### Activity list
**1.** According to the news report on mouse weight genes, how many viable knockout strains did Danielle Reed and her colleagues survey?
**2.** Using the news report on mouse weight genes, decide whether each statement agrees with it. Answer yes or no for each, and quote the deciding words.
(a) The study appeared online in BMC Genetics on January 8th.
(b) The researchers found more genes associated with weight loss than with weight gain.
(c) Researchers had earlier thought that hundreds of genes regulated weight.
**3.** Translate this sentence from the news report on mouse weight genes into Spanish: "Using information gleaned from the Jackson Laboratory Mouse Genome Database, researchers at Philadelphia’s Monell Chemical Senses Center investigated the effect of gene knockouts on mouse body weight."

==== Text under study ====

NEW YORK (GenomeWeb News) – A new study suggests that more than 6,000 genes influence body weight in mice, leading researchers to speculate that the genetics of human obesity may be similarly complex.
Using information gleaned from the Jackson Laboratory Mouse Genome Database, researchers at Philadelphia’s Monell Chemical Senses Center investigated the effect of gene knockouts on mouse body weight.
Their results, published online in BMC Genetics on January 8th, suggest that thousands of genes influence body weight in mice — with ten times more genes associated with weight gain than weight loss. The research has implications not only for those studying diseases in mice but also for those interested in controlling weight in humans.
“The surprise is just how many genes are involved,” Michael Tordoff, a behavioral geneticist at Monell and an author of the paper, told GenomeWeb Daily News today. He said that researchers previously thought that the number of genes regulating weight was in the order of hundreds.
About 10 percent of known mouse genes have been knocked out and a great deal of information about these knockouts — including weight trends — is housed in the MGD. Lead researcher Danielle Reed and her colleagues surveyed nearly 2,000 viable knockout strains for which weight information was available, classifying the knockouts into three categories: normal size, lighter and smaller, or larger and heavier.

==== Entries provided ====

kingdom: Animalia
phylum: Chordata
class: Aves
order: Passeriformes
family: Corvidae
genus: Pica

====

### Per-task outputs
**1.** Nearly 2,000 viable knockout strains.

**2.**
(a) Yes: "published online in BMC Genetics on January 8th"
(b) No: "ten times more genes associated with weight gain than weight loss"
(c) Yes: "the number of genes regulating weight was in the order of hundreds"

**3.** Utilizando información obtenida de la Base de Datos del Genoma del Ratón del Jackson Laboratory, investigadores del Monell Chemical Senses Center de Filadelfia estudiaron el efecto de los knockouts génicos sobre el peso corporal del ratón.